Source data
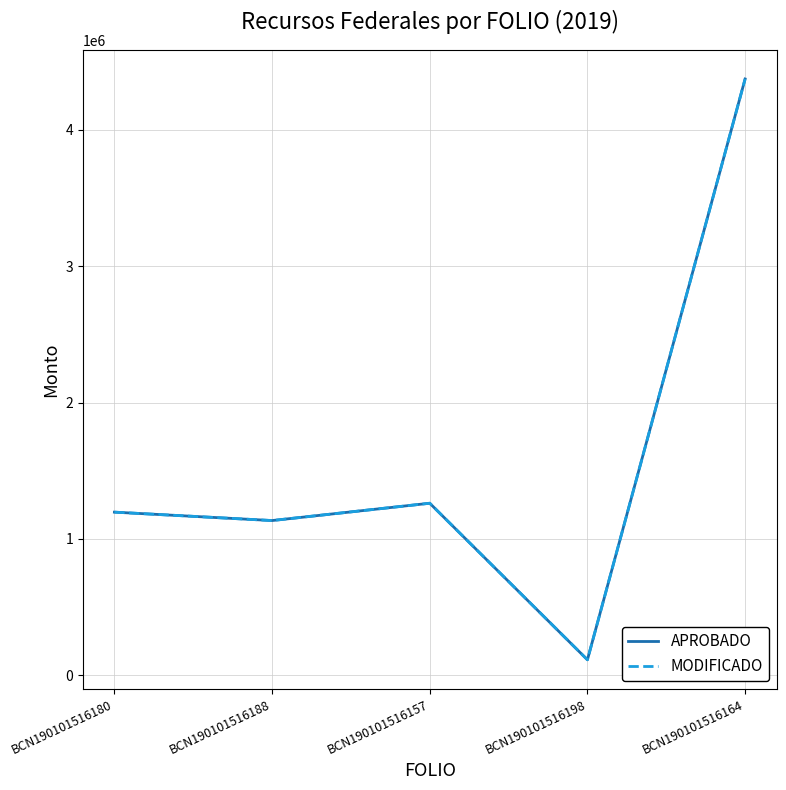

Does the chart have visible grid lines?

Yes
--
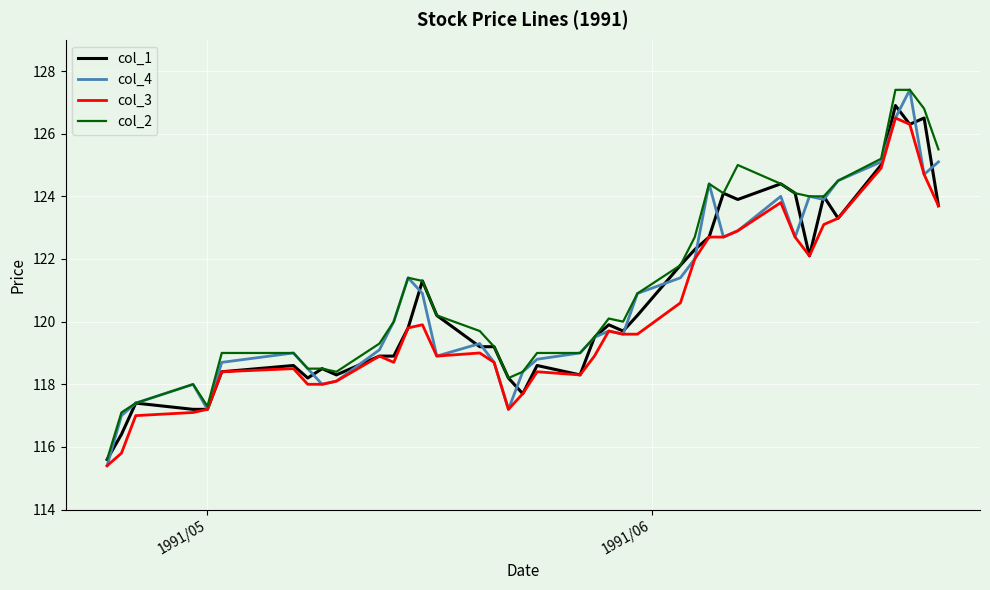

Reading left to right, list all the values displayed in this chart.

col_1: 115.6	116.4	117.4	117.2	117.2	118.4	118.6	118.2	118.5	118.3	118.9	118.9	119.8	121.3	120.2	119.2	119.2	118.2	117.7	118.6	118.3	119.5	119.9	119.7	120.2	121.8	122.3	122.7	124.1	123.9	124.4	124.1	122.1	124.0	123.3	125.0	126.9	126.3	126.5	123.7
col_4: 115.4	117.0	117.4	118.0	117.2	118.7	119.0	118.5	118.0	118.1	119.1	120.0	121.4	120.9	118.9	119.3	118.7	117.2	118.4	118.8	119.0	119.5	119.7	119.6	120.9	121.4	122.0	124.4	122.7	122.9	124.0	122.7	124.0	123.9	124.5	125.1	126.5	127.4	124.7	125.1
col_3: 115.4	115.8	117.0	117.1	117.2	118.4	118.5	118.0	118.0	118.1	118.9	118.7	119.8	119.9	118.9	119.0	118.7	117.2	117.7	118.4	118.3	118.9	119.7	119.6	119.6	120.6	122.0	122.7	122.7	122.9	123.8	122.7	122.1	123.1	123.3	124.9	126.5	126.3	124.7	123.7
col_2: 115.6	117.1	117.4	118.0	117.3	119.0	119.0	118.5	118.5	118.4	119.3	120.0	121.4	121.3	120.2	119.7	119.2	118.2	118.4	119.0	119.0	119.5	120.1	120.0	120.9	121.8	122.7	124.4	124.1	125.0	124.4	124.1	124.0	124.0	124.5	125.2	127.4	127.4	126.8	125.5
---
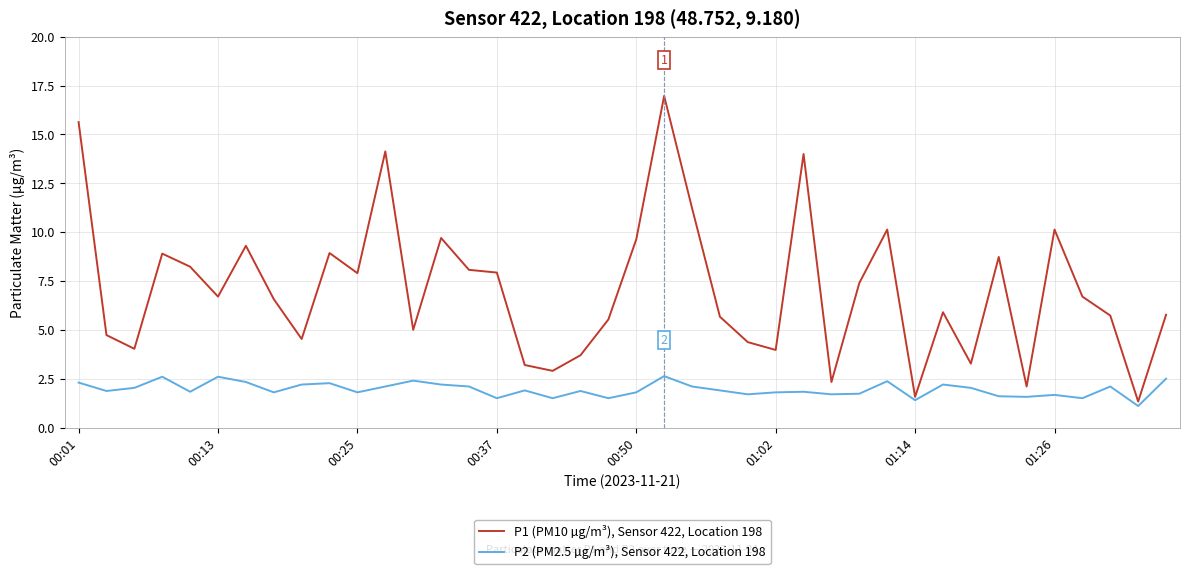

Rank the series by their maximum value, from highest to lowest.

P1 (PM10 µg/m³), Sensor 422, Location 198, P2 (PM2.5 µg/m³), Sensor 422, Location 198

Brief
Quote, exactly as they stand, the lines from the one containing "Rank the series" up to and including the one containing "P1 (PM10 µg/m³), Sensor".

Solution to this task
Rank the series by their maximum value, from highest to lowest.

P1 (PM10 µg/m³), Sensor 422, Location 198, P2 (PM2.5 µg/m³), Sensor 422, Location 198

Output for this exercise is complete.